Only long-term investors should be in stocks. If an investor has the time frame to be in equities, they have the time frame to be unhedged.


----------



## Rickson9 (Apr 9, 2009)

CanadianCapitalist said:


> Only long-term investors should be in stocks. If an investor has the time frame to be in equities, they have the time frame to be in unhedged.


I agree.

If you don't have a time-frame of at least a decade you shouldn't be investing in stocks.


----------



## CanadianMoneyBlogger (Apr 4, 2009)

Do you recommend that people in the withdrawal stage should not be in equities at all then?


----------



## CanadianCapitalist (Mar 31, 2009)

CanadianMoneyBlogger said:


> Do you recommend that people in the withdrawal stage should not be in equities at all then?


That's not what I said. I can't see an investor having a long enough horizon for equities but not long enough for being unhedged. If they are willing to accept the risk of being in stocks, they should be able to accept the risk of currency fluctuations. Why would you want one but not the other?


----------



## Jon Chevreau (Apr 4, 2009)

One piece of feedback I got was that I didn't address more sophisticated currency hedging techniques, like use of futures, which institutions and higher-net-worth individuals might try. I'll take a crack at that one next week in a followup piece. Suggestions as always welcome. 

www.wealthyboomer.ca


----------



## CanadianMoneyBlogger (Apr 4, 2009)

CanadianCapitalist said:


> If they are willing to accept the risk of being in stocks, they should be able to accept the risk of currency fluctuations. Why would you want one but not the other?


I'm not arguing that in the long run, hedging probably costs more than it's worth and that if you are in long enough that currency fluctuations seem to amount to nil. However, I don't think that accepting the risk of equities means that you should accept the risk of currency fluctuations. With equities, I would accept the risk because I hope that I'm holding a productive asset. The risk of currency fluctuations doesn't really come with the promise of anything productive.

So does the risk come with any reward? If not, why would I accept the risk? If it didn't cost me anything to remove that risk, I wouldn't want to assume the risk. However, I agree that in the real world, it certainly does cost something to hedge, and that on top of that, the hedging error has in practice been pretty horrible.

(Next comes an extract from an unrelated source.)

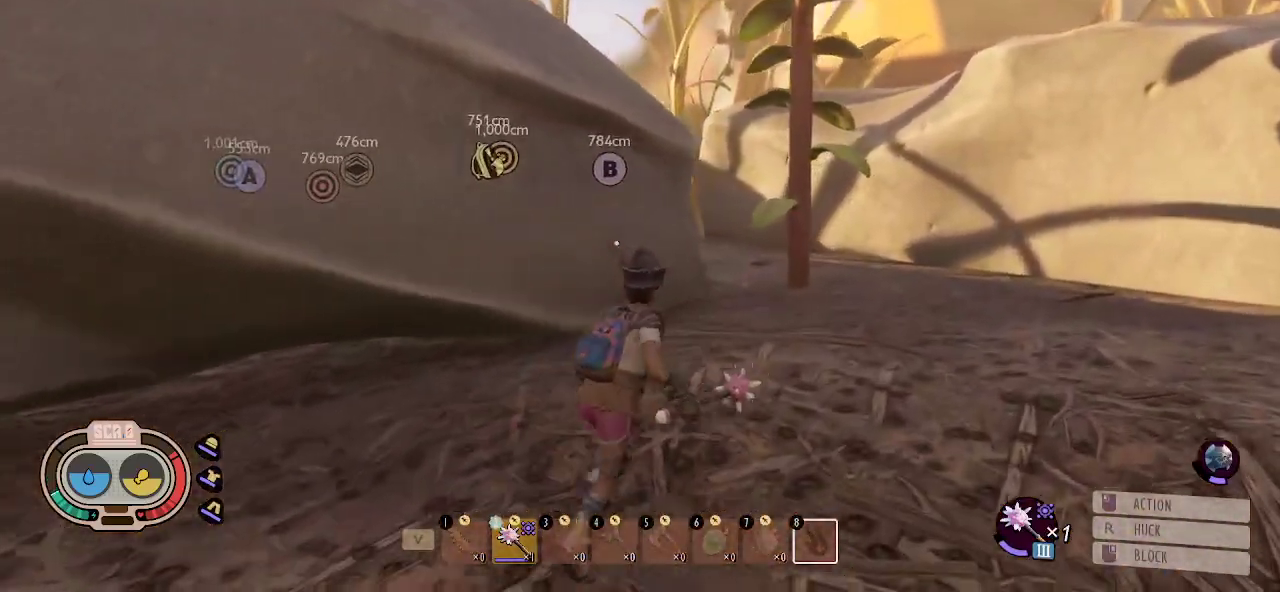
{"keys": ["d", "shift", "w"], "mouse": [], "mouse_move": "still", "events": []}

If I am going to accept that risk, then how can I get some reward for it? Say you believe that in the long run, currency fluctuations amount to zero then maybe it's possible to take advantage of that reversion to the mean by selectively buying the hedged or non-hedged versions of funds based on current exchange rates?


----------



## CanadianCapitalist (Mar 31, 2009)

CanadianMoneyBlogger said:


> With equities, I would accept the risk because I hope that I'm holding a productive asset. The risk of currency fluctuations doesn't really come with the promise of anything productive.
> 
> So does the risk come with any reward? If not, why would I accept the risk? If it didn't cost me anything to remove that risk, I wouldn't want to assume the risk.


It is true that the long-term expected return from currency fluctuations is zero. But currency fluctuations have low correlation with stock market fluctuations and hence lower the volatility of the overall portfolio. Last year was a great example. US stocks were down but the US dollar was up resulting in better unhedged returns for Canadian investors. 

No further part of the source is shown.